Tuesday, April 26, 2011

day 2 of the return

i sometimes wish my life was just a little bit more interesting......
all i can think about my day was doin physics hwk for like the whole day......
oh and i watched essendon vs collingwood and we lost.....
man this sucks.....
i hate reflection on my day.....


hmmm lets think of something positive....
well school is starting on wednesday, oh wait thats bad shietttttt :(
on the other hand i do get to see my friends :D
there we go found something good

chaumander out

oh and dont read my old post cos its the old lame me
just to re-emphasise from yesterday

Sunday, April 24, 2011

the return???

wow im lame. my post are so gay now that i look back at them..... so try not to read the old ones below

but life has changed so much for me since last time.
eg.
found some really close friends now :)
no more r/ship
hwk level is on extra extra high
heaps of movies
spending much more time with myself (being a loner)
surprising i feel extremely relaxed and chilled even with everything that is going on with my life
i feel better about myself, especially after somers camp cos i fell that i can conquer anything now
but probably the thing that has changed the most about me is that im being a lot more honest to myself. its hard to describe but i actually was a very naive person who really didnt know anything about myself. i was just a kid.
 Now, I have realised how much friends and family mean  to me.

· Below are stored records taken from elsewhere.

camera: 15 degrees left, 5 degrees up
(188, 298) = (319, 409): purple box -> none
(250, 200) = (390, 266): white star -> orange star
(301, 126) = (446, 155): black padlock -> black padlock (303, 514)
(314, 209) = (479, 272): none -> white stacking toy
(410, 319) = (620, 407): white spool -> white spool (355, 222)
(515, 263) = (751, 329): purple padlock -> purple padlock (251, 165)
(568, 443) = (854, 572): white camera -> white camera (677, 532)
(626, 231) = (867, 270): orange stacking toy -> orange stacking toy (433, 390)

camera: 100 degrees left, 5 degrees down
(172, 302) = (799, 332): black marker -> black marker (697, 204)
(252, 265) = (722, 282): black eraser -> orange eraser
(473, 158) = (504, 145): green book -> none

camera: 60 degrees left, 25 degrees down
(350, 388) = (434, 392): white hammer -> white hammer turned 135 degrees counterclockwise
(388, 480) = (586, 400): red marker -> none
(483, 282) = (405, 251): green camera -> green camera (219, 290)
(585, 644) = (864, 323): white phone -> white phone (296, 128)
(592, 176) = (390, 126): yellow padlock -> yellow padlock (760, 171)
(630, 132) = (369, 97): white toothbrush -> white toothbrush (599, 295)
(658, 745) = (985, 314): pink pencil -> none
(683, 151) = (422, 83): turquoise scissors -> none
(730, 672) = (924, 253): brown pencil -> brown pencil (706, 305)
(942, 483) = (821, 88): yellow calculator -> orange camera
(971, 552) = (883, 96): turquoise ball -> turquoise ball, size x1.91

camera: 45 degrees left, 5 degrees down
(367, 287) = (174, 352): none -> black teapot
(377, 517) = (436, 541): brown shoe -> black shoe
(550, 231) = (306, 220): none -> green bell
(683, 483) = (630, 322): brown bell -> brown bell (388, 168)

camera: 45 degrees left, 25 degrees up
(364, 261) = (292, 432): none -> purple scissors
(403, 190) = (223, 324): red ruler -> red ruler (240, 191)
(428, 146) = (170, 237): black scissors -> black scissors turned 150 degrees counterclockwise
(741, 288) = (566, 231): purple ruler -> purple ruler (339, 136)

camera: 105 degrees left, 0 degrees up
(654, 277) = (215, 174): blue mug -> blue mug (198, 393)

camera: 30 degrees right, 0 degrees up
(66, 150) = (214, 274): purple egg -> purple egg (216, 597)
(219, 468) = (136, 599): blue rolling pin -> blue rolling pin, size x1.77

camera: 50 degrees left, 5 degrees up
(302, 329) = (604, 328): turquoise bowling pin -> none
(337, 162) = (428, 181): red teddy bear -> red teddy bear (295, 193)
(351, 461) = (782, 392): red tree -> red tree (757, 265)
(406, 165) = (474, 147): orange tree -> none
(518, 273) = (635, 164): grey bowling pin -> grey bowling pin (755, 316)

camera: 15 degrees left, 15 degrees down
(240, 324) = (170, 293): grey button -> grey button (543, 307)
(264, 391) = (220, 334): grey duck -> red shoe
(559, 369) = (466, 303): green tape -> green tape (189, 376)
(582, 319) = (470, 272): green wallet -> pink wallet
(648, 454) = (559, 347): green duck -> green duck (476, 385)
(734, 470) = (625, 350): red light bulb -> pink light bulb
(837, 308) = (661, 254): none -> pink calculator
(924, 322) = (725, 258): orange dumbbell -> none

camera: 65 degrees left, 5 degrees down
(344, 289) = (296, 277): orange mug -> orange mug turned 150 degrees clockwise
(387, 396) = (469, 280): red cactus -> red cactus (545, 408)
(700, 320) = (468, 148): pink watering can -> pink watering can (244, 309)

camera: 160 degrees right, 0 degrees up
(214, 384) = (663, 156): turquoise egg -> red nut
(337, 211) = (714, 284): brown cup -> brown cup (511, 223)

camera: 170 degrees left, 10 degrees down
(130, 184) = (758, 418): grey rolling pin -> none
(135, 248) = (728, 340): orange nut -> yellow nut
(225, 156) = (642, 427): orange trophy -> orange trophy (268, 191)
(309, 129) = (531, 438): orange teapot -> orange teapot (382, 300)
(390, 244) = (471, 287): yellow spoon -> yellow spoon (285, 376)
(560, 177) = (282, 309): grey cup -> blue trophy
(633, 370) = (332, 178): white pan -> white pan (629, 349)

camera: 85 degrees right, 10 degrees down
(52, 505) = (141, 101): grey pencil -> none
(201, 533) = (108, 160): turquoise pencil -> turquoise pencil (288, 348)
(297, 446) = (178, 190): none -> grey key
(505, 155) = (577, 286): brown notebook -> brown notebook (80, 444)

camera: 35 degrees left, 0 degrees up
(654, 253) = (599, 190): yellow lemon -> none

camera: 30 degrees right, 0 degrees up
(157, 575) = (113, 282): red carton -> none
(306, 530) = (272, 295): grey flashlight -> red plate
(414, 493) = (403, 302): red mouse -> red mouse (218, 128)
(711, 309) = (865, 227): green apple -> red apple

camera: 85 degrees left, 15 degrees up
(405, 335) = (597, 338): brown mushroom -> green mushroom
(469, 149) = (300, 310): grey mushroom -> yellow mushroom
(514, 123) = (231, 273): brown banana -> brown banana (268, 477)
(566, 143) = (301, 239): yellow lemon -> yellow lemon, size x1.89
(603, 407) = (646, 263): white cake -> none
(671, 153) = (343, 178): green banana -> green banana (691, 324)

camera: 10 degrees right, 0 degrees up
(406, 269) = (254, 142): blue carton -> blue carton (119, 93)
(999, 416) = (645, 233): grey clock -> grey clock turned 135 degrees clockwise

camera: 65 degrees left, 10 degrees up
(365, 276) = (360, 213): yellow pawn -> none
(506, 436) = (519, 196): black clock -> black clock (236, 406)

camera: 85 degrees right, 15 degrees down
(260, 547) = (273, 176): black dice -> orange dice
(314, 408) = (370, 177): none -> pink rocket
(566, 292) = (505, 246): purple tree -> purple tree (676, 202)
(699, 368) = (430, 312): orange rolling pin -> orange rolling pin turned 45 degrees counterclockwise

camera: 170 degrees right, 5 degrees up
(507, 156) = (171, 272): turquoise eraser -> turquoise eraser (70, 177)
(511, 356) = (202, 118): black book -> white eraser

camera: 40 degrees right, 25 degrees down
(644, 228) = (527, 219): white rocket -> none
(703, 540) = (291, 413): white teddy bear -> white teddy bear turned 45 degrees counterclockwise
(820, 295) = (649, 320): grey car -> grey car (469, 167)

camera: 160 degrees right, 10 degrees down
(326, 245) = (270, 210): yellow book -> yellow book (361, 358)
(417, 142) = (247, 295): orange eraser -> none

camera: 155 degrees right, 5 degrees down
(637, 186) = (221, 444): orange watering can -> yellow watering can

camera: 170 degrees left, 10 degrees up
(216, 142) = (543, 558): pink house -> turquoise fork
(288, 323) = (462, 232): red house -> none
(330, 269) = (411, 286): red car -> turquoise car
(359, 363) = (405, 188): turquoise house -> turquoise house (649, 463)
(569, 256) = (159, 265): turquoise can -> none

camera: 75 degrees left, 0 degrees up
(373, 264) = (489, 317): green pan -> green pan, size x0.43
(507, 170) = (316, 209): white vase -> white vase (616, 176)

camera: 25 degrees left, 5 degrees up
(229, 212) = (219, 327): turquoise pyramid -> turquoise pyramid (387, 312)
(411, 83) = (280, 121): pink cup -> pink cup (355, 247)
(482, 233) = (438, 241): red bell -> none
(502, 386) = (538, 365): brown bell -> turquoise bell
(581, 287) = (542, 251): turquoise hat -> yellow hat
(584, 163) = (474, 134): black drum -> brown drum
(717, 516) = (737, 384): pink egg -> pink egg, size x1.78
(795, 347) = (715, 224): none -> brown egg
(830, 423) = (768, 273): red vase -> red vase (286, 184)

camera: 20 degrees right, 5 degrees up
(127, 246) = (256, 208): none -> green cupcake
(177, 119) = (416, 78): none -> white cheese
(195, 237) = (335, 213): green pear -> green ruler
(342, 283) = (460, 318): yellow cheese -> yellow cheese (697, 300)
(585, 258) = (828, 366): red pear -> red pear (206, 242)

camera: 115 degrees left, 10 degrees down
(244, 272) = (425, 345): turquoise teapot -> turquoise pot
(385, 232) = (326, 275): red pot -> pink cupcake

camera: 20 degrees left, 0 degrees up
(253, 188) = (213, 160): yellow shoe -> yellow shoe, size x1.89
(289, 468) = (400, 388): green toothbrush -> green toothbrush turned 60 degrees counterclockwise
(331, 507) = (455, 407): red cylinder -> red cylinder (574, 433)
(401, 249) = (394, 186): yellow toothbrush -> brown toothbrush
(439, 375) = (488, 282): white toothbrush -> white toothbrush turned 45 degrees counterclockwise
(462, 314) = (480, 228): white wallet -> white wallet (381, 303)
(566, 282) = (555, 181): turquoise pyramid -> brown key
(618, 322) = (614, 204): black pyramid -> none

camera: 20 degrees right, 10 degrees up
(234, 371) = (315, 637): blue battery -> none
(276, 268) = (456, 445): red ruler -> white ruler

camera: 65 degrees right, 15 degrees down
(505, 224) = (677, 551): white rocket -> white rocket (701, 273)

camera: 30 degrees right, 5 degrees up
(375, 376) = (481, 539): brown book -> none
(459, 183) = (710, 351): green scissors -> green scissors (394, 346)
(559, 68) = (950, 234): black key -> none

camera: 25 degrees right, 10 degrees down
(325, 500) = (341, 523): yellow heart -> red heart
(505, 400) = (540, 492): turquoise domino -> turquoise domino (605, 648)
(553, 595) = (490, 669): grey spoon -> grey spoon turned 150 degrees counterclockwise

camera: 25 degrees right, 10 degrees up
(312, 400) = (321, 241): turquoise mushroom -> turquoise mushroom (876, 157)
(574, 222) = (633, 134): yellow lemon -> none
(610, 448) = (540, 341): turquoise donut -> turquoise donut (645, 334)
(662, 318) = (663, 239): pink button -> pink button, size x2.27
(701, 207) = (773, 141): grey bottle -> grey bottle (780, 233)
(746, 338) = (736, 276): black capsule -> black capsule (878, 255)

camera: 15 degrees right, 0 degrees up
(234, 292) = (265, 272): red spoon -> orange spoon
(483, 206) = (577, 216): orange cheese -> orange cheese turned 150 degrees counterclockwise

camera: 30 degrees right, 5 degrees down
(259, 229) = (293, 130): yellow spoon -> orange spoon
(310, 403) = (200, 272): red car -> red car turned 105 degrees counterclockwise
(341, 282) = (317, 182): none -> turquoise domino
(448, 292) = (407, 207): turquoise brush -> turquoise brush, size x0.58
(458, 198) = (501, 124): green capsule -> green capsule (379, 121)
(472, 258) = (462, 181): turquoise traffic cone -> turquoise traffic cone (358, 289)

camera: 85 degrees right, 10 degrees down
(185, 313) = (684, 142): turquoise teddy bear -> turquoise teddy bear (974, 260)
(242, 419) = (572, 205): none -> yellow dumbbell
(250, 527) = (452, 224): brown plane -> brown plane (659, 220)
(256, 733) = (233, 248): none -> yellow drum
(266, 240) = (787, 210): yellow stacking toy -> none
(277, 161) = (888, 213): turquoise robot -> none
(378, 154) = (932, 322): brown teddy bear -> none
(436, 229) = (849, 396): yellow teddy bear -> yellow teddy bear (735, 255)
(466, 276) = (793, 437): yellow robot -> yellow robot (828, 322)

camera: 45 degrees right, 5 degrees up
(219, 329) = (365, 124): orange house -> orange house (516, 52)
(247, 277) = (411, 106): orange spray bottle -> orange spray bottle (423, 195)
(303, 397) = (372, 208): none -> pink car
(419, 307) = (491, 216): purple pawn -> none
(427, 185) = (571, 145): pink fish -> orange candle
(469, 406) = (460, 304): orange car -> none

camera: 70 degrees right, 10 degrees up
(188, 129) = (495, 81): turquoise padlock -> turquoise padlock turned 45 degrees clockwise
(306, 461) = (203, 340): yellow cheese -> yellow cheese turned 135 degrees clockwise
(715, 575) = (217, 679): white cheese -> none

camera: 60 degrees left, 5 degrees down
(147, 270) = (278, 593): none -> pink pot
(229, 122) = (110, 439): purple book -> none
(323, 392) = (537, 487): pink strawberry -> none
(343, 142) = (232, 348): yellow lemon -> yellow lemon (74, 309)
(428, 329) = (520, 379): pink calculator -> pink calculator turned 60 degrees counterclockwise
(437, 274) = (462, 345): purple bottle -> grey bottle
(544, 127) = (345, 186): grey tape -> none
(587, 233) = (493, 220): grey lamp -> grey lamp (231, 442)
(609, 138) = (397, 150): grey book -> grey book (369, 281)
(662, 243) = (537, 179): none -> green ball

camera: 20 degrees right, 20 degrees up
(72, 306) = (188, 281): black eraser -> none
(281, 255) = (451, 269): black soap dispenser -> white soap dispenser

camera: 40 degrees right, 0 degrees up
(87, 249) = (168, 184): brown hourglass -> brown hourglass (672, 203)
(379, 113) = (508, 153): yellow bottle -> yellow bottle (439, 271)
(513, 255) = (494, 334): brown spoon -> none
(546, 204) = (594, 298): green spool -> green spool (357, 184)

And i have to be honest, but I do remember a time bak in yr 9 (i think) where i basically felt that i had no friends. i didnt think of it like that but i had no one to talk to or someone i even liked being around. but when i look back, i was genuinely sad. it must have been the toughest time for me in my life and i turned to studying to make me feel better. I did sooooooooo much kumon in that period of time, probably cos i was sooooooo depressed. In a way, that was good for me educationally, and it has been a good learning experience. So these days, and this might seem pathetic, but when someone considers me being a friend of theirs, actually makes me feel really good :D so thank you to all those people and u know who u are ;) I Love You <3 (platonically off course)

Thursday, December 23, 2010

keeps getting better

lol got first actual paid today 145 dollars for the month of december YAY. and supervisor gave me ferrero collection chocolate. yummy especially the white one. so good. :) but all this chocolate is goin to make me fat so.... hopefully i can burn it off somehow. need to start excercising lol better start tomorrow if i can be stuff.